### [What you need to do]
Copy out each line of the entries below in which the string "regAddrW" appears.

(Hardware design source data)
=== Section Start ===

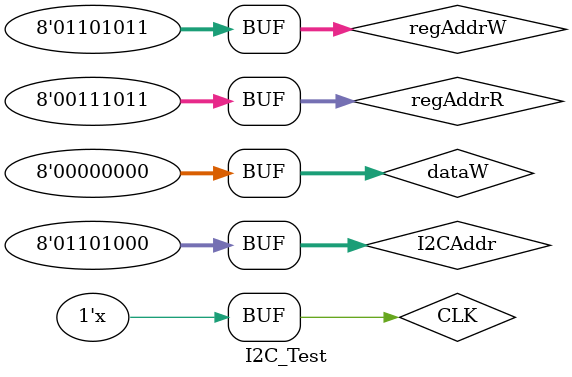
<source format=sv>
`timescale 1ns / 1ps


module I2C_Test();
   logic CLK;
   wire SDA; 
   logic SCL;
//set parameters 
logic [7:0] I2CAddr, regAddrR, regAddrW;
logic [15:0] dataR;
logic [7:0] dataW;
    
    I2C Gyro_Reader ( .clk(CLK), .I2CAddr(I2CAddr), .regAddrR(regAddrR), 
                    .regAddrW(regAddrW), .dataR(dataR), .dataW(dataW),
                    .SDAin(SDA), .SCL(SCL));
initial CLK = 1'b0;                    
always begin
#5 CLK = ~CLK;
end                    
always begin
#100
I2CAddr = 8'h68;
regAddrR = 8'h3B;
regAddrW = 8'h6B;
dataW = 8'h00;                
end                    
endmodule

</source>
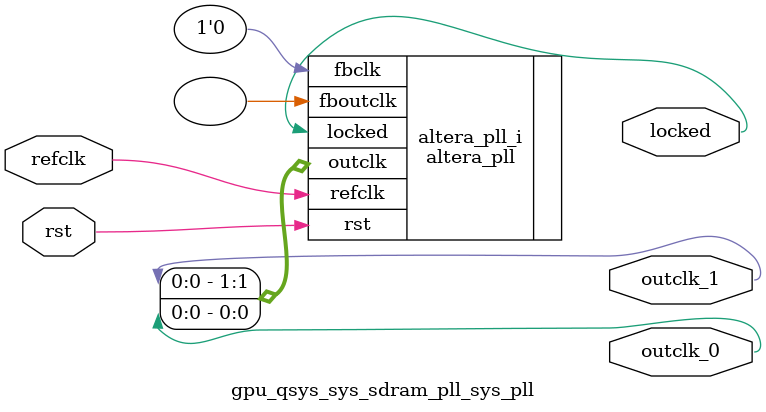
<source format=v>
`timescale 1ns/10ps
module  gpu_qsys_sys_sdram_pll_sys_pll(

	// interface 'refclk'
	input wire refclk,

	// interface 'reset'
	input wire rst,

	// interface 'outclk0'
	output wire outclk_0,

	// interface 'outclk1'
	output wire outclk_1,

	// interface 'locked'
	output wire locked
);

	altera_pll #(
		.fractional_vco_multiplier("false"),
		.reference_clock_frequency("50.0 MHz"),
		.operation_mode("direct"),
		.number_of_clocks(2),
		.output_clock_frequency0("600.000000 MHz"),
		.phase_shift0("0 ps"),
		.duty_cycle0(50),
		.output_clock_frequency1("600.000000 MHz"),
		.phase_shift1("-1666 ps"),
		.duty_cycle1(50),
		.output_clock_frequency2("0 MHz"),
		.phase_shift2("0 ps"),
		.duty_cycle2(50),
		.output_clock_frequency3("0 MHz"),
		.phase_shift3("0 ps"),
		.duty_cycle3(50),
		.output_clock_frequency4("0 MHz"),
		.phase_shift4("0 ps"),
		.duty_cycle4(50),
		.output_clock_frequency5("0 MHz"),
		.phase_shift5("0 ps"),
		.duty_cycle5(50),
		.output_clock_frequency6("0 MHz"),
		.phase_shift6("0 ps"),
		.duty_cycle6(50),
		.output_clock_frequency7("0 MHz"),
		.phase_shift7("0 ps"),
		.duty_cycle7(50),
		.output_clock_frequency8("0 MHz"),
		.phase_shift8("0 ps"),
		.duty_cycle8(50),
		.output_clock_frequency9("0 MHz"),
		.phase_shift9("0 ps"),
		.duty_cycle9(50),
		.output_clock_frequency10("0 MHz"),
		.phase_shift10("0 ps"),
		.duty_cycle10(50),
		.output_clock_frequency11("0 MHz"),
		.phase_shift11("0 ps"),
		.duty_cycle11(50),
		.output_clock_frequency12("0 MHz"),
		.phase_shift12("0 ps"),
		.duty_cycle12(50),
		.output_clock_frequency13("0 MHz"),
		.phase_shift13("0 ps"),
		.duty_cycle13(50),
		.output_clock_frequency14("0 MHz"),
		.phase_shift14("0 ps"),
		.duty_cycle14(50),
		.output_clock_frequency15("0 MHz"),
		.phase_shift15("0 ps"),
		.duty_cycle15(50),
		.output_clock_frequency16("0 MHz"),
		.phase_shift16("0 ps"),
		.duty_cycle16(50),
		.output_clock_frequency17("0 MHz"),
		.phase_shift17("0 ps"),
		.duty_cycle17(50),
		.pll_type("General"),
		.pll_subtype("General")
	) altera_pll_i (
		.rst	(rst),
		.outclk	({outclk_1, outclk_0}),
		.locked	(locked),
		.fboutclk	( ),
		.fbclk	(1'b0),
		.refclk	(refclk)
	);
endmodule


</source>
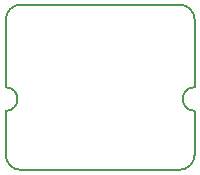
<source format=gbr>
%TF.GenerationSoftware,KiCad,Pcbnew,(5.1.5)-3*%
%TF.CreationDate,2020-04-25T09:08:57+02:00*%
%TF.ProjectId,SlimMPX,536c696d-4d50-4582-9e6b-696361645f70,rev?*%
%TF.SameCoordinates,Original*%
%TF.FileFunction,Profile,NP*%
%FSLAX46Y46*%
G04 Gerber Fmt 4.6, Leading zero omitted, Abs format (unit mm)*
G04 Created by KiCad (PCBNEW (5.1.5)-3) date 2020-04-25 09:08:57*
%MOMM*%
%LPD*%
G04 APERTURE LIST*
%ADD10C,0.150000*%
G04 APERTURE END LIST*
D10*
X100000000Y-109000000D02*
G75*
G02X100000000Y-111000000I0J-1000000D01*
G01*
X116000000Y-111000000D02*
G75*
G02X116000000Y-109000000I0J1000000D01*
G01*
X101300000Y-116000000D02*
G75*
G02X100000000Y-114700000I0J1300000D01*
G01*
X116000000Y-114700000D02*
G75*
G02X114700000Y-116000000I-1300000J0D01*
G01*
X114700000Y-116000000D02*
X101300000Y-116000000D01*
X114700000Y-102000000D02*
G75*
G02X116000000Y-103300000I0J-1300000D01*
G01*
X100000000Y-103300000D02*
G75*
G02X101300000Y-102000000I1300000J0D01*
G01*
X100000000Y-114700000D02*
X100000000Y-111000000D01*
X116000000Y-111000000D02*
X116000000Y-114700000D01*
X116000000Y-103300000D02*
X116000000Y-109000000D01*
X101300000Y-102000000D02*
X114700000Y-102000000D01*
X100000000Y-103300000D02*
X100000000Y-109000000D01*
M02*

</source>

=== Section End ===

### [Exercise solution]
logic [7:0] I2CAddr, regAddrR, regAddrW;
                    .regAddrW(regAddrW), .dataR(dataR), .dataW(dataW),
regAddrW = 8'h6B;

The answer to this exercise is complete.